Board of Directors still does not understand the relationship between strategic alignment, leadership and information security governance effectiveness in United States-based corporations.  While leadership is a well-examined topic in organization literature, its application in information technology governance, has not been studied extensively.  Information may be one of the most critical resources in a business, but unless the fundamental components influencing effective security governance are better understood, companies may be missing the advantages and multiplying the risks of their information assets.  Having a robust information security governance framework is essential for companies with any data management type system in place. With the shift towards protecting information as a valuable asset, there is increased interest in how to implement and oversee effective information governance.

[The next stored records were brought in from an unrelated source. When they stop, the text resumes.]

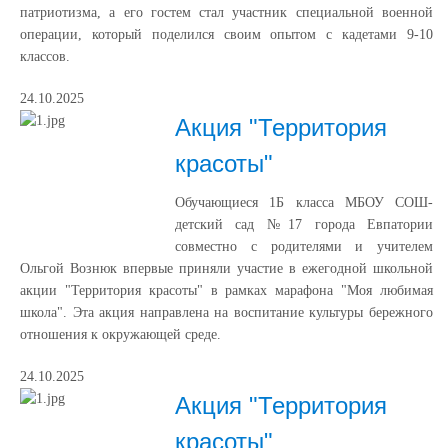
патриотизма, а его гостем стал участник специальной военной
операции, который поделился своим опытом с кадетами 9-10
классов.
24.10.2025
Акция "Территория
красоты"
Обучающиеся 1Б класса МБОУ СОШ-
детский сад №17 города Евпатории
совместно с родителями и учителем
Ольгой Вознюк впервые приняли участие в ежегодной школьной
акции "Территория красоты" в рамках марафона "Моя любимая
школа". Эта акция направлена на воспитание культуры бережного
отношения к окружающей среде.
24.10.2025
Акция "Территория
красоты"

There many case studies on how data breaches have reached the Board of Directors with shareholder claims against Directors on the rise.  For example, the Target data breach in 2013 affected 70 million customers.  Shareholders alleged that Target’s Board of Directors breached their fiduciary duties by not adequately overseeing the information security program, and not providing customers with prompt and accurate information on the breach.  After investigation for 21 months, the plaintiffs dismissed the case.  However, the entire process raised the eyebrows of the public as it relates to the responsibility of the Board of Directors as it relates to an organizations data privacy.  The data breach was estimated to cost Target $148 million.  The Target data breach is seen as the beginning of increased scrutiny of cybersecurity practice.  As consequences get more serious, the boardroom will be forced to determine the gap between data theory and practice better.

In the future, more policy and well-defined roles and responsibilities may contribute to changes in actual practice on how Board members are selected to maximize governance effectiveness.  Having the right people governing in the boardroom can influence critical budgetary discussions and not only support timely risk identification by also alignment with the value that an effective security governance system can delivery.  Boardroom’s would benefit from the realization of their goals that should include having safer and more reliable data, respecting evolving data privacy trends, being able to better access data, enhance ability to share and collaborate on data and reduced costs by having more effective risk management.